Family Therapy focuses on helping the family function in more positive and constructive ways by exploring patterns of communication and providing support and education. Family therapy sessions can include the child or adolescent along with parents, siblings, and grandparents. Couples therapy is a specific type of family therapy that focuses on a couple's communication and interactions (e.g. parents having marital problems).

Play Therapy involves the use of toys, blocks, dolls, puppets, drawings and games to help the child recognize, identify, and verbalize feelings. The psychotherapist observes how the child uses play materials and identifies themes or patterns to understand the child's problems. Through a combination of talk and play the child has an opportunity to better understand and manage their conflicts, feelings, and behavior.

ABA, applied behavioral analysis, is simply the application of behavioral principles, to everyday situations, that will, over time, increase or decrease targeted behaviors. ABA has been used to help individuals acquire many different skills, such as language skills, self-help skills, and play skills; in addition, these principles can help to decrease maladaptive behaviors such as aggression, self-stimulatory behaviors, and self-injury. There are many providers of ABA services, many of whom are quite good. Frequently, a parent will choose a qualified provider with whom they share similar philosophical approaches in the application of intensive behavioral interventions.

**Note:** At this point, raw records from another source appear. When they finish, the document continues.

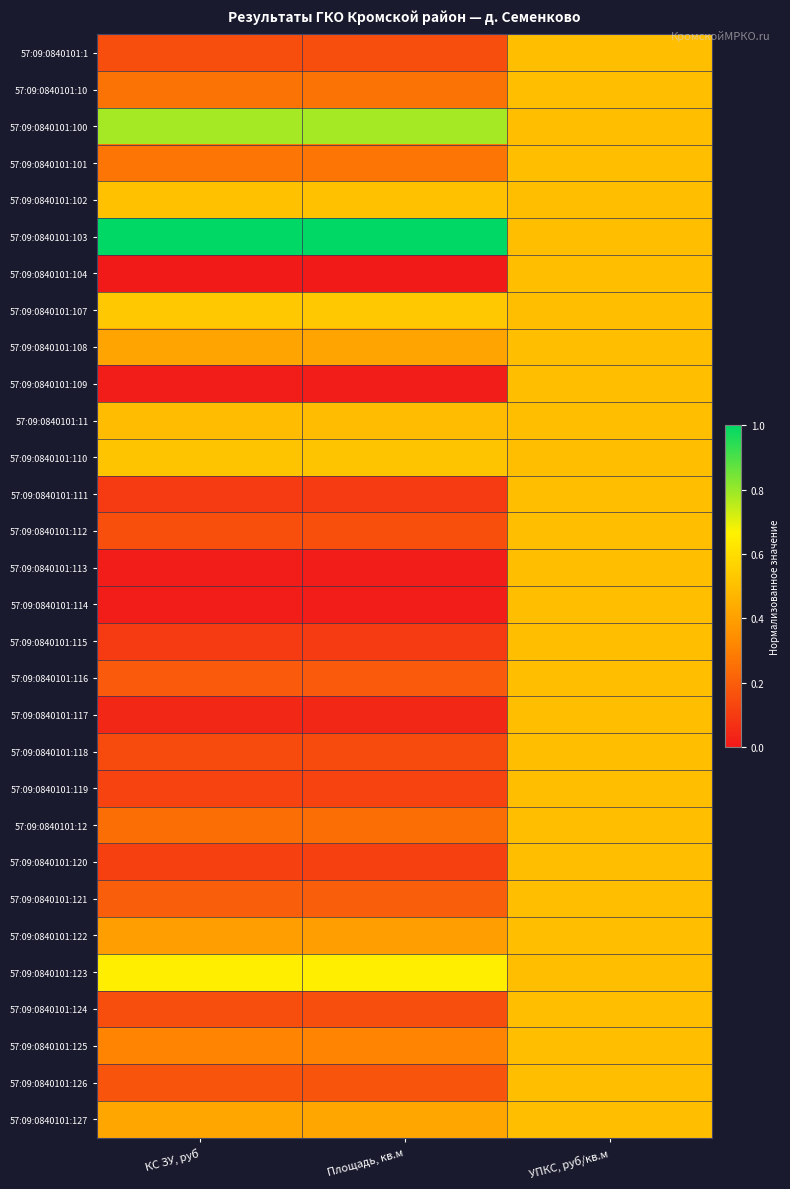

Reading left to right, transcribe all the data shown in this chart.

57:09:0840101:1: КС ЗУ, руб=0.2	Площадь, кв.м=0.2	УПКС, руб/кв.м=0.5
57:09:0840101:10: КС ЗУ, руб=0.3	Площадь, кв.м=0.3	УПКС, руб/кв.м=0.5
57:09:0840101:100: КС ЗУ, руб=0.8	Площадь, кв.м=0.8	УПКС, руб/кв.м=0.5
57:09:0840101:101: КС ЗУ, руб=0.3	Площадь, кв.м=0.3	УПКС, руб/кв.м=0.5
57:09:0840101:102: КС ЗУ, руб=0.5	Площадь, кв.м=0.5	УПКС, руб/кв.м=0.5
57:09:0840101:103: КС ЗУ, руб=1.0	Площадь, кв.м=1.0	УПКС, руб/кв.м=0.5
57:09:0840101:104: КС ЗУ, руб=0.0	Площадь, кв.м=0.0	УПКС, руб/кв.м=0.5
57:09:0840101:107: КС ЗУ, руб=0.5	Площадь, кв.м=0.5	УПКС, руб/кв.м=0.5
57:09:0840101:108: КС ЗУ, руб=0.4	Площадь, кв.м=0.4	УПКС, руб/кв.м=0.5
57:09:0840101:109: КС ЗУ, руб=0.0	Площадь, кв.м=0.0	УПКС, руб/кв.м=0.5
57:09:0840101:11: КС ЗУ, руб=0.5	Площадь, кв.м=0.5	УПКС, руб/кв.м=0.5
57:09:0840101:110: КС ЗУ, руб=0.5	Площадь, кв.м=0.5	УПКС, руб/кв.м=0.5
57:09:0840101:111: КС ЗУ, руб=0.1	Площадь, кв.м=0.1	УПКС, руб/кв.м=0.5
57:09:0840101:112: КС ЗУ, руб=0.2	Площадь, кв.м=0.2	УПКС, руб/кв.м=0.5
57:09:0840101:113: КС ЗУ, руб=0.0	Площадь, кв.м=0.0	УПКС, руб/кв.м=0.5
57:09:0840101:114: КС ЗУ, руб=0.0	Площадь, кв.м=0.0	УПКС, руб/кв.м=0.5
57:09:0840101:115: КС ЗУ, руб=0.1	Площадь, кв.м=0.1	УПКС, руб/кв.м=0.5
57:09:0840101:116: КС ЗУ, руб=0.2	Площадь, кв.м=0.2	УПКС, руб/кв.м=0.5
57:09:0840101:117: КС ЗУ, руб=0.0	Площадь, кв.м=0.0	УПКС, руб/кв.м=0.5
57:09:0840101:118: КС ЗУ, руб=0.1	Площадь, кв.м=0.1	УПКС, руб/кв.м=0.5
57:09:0840101:119: КС ЗУ, руб=0.1	Площадь, кв.м=0.1	УПКС, руб/кв.м=0.5
57:09:0840101:12: КС ЗУ, руб=0.2	Площадь, кв.м=0.2	УПКС, руб/кв.м=0.5
57:09:0840101:120: КС ЗУ, руб=0.1	Площадь, кв.м=0.1	УПКС, руб/кв.м=0.5
57:09:0840101:121: КС ЗУ, руб=0.2	Площадь, кв.м=0.2	УПКС, руб/кв.м=0.5
57:09:0840101:122: КС ЗУ, руб=0.4	Площадь, кв.м=0.4	УПКС, руб/кв.м=0.5
57:09:0840101:123: КС ЗУ, руб=0.7	Площадь, кв.м=0.7	УПКС, руб/кв.м=0.5
57:09:0840101:124: КС ЗУ, руб=0.2	Площадь, кв.м=0.2	УПКС, руб/кв.м=0.5
57:09:0840101:125: КС ЗУ, руб=0.3	Площадь, кв.м=0.3	УПКС, руб/кв.м=0.5
57:09:0840101:126: КС ЗУ, руб=0.2	Площадь, кв.м=0.2	УПКС, руб/кв.м=0.5
57:09:0840101:127: КС ЗУ, руб=0.4	Площадь, кв.м=0.4	УПКС, руб/кв.м=0.5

Over the past 40 years, several thousand published research studies have documented the effectiveness of ABA across a wide range of:

  • Populations (children and adults with mental illness, developmental disabilities and learning disorders)
  • Interventionists (parents, teachers and staff)
  • Settings (schools, homes, institutions, group homes, hospitals and business offices), and
  • Behaviors (language; social, academic, leisure and functional life skills; aggression, self injury, oppositional and stereotyped behaviors)

Cognitive-Behavioral Therapy (CBT) is a psychotherapeutic approach comprised of both cognitive and behavioral techniques. The premise underlying a cognitive-behavioral orientation is that difficulties in living, relationships, general health, etc., have their origin in (and are maintained by) both cognitive and behavioral factors. CBT aims to influence problematic and dysfunctional emotions, behaviors and cognitions through a goal-oriented, systematic procedure. CBT is often brief and time-limited and is used in individual therapy as well as group settings.

Cognitive Therapy essentially involves helping an individual think in more effective ways and aims to uncover the irrational and problematic thinking styles that often accompany psychological distress. The goal of cognitive intervention is to challenge, and ultimately change, maladaptive, self-defeating cognitions, and allow the client to lead a more productive and satisfying life. Simple to learn cognitive strategies provide clients with practical and powerful skills that can be applied over a lifetime as effective tools in life-management.

Group Psychotherapy or group therapy is a form of psychotherapy which one or more therapists treat a small group of clients together as a group. In group psychotherapy the group context and group process is explicitly utilized as a mechanism of change by developing, exploring and examining interpersonal relationships within the group.